The Ventures hit Number Two in 1960 with the propulsive classic, “Walk Don’t Run.” Even though the single was an instrumental, it was so successful that the band recorded a new version in 1964 that also became a top 10 hit. The band scored another major hit four years later when their brassy theme for the police procedural Hawaii Five-O reached Number Four. The Ventures released three gold-certified albums – The Ventures Play Telstar and the Lonely Bull, Golden Greats and Hawaii Five-O and at one point they had five albums in the top 100 simultaneously.

Edwards was born in 1935 in Lahoma, Oklahoma. He began playing a variety of stringed instruments at a young age. He connected with Bob Bogle and Don Wilson in Tacoma, Washington in 1958 and they went on to form the Impacts. This band eventually morphed into the Ventures. Edwards, who started as the group’s bass player, took over as lead guitarist in 1961.
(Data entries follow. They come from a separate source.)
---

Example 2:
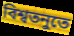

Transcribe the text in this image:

বিশ্বতনুতে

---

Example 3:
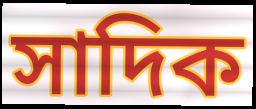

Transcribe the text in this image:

সাদিক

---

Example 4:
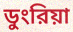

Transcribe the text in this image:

ডুংরিয়া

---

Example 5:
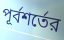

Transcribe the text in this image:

পূর্বশর্তের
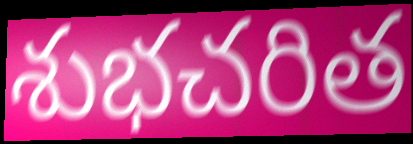
శుభచరిత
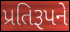
પ્રતિરૂપને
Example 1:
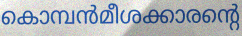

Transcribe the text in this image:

കൊമ്പൻമീശക്കാരന്റെ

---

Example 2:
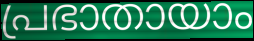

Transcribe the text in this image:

പ്രഭാതായാം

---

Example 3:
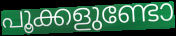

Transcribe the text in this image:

പൂക്കളുണ്ടോ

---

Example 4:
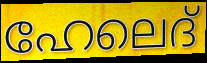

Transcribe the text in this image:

ഹേലെദ്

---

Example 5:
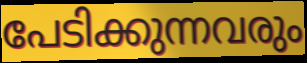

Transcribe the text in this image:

പേടിക്കുന്നവരും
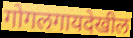
गोगलगायदेखील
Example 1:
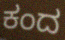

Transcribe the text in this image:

ಕಂದ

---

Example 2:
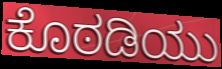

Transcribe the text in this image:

ಕೊಠಡಿಯು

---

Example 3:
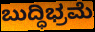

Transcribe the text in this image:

ಬುದ್ಧಿಭ್ರಮೆ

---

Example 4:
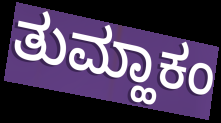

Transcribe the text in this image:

ತುಮ್ಹಾಕಂ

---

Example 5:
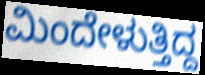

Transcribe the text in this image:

ಮಿಂದೇಳುತ್ತಿದ್ದ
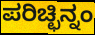
ಪರಿಚ್ಛಿನ್ನಂ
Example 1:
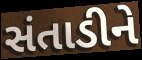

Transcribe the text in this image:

સંતાડીને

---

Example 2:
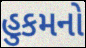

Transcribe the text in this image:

હુકમનો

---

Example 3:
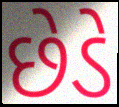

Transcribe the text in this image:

છેડે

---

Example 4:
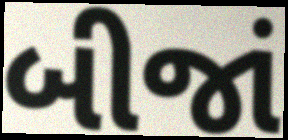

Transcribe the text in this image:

બીજાં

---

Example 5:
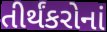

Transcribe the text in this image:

તીર્થંકરોનાં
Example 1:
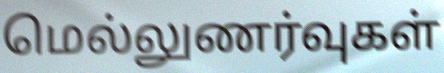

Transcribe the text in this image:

மெல்லுணர்வுகள்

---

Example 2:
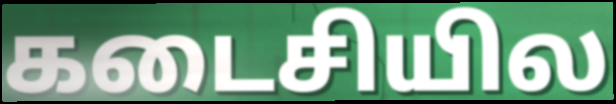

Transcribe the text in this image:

கடைசியில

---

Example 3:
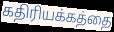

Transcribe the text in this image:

கதிரியக்கத்தை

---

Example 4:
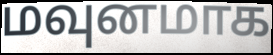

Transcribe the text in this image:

மவுனமாக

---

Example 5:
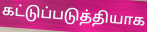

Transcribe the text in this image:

கட்டுப்படுத்தியாக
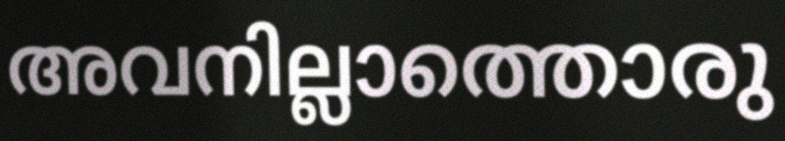
അവനില്ലാത്തൊരു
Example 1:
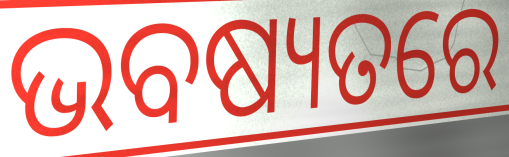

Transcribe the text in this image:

ଭବଷ୍ୟତରେ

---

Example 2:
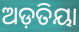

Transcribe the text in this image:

ଅଡ଼ତିୟା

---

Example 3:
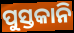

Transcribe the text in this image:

ପୁସ୍ତକାନି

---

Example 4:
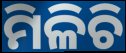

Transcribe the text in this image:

ମିଳିଚି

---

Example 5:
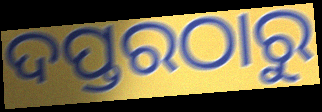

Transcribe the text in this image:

Through the rapidly shifting pop landscape of the Sixties, the Ventures persevered and released multiple albums a year. Edwards tried his hand at a solo career, but rejoined the group in 1973 before leaving again in 1984. His contributions to the Light Crust Doughboys’ 20th Century Gospel and Southern Meets Soul albums earned him Grammy nominations in 2005 and 2006.

In addition to his music career, Edwards had an occasional sideline as an actor, appearing in the HBO drama, Deadwood. Edwards also wrote “Surf Rider,” which reached a new audience when Quentin Tarantino used the Lively Ones’ version of the song in his classic film, Pulp Fiction. 

Edwards’ guitar work influenced a generation of players, including John Fogerty of Creedence Clearwater Revival, who inducted the group into the Rock and Roll Hall of Fame. “It is my honor to introduce the Ventures,” Fogerty said in 2008, “and every guitar player on this planet knows what I’m talking about.”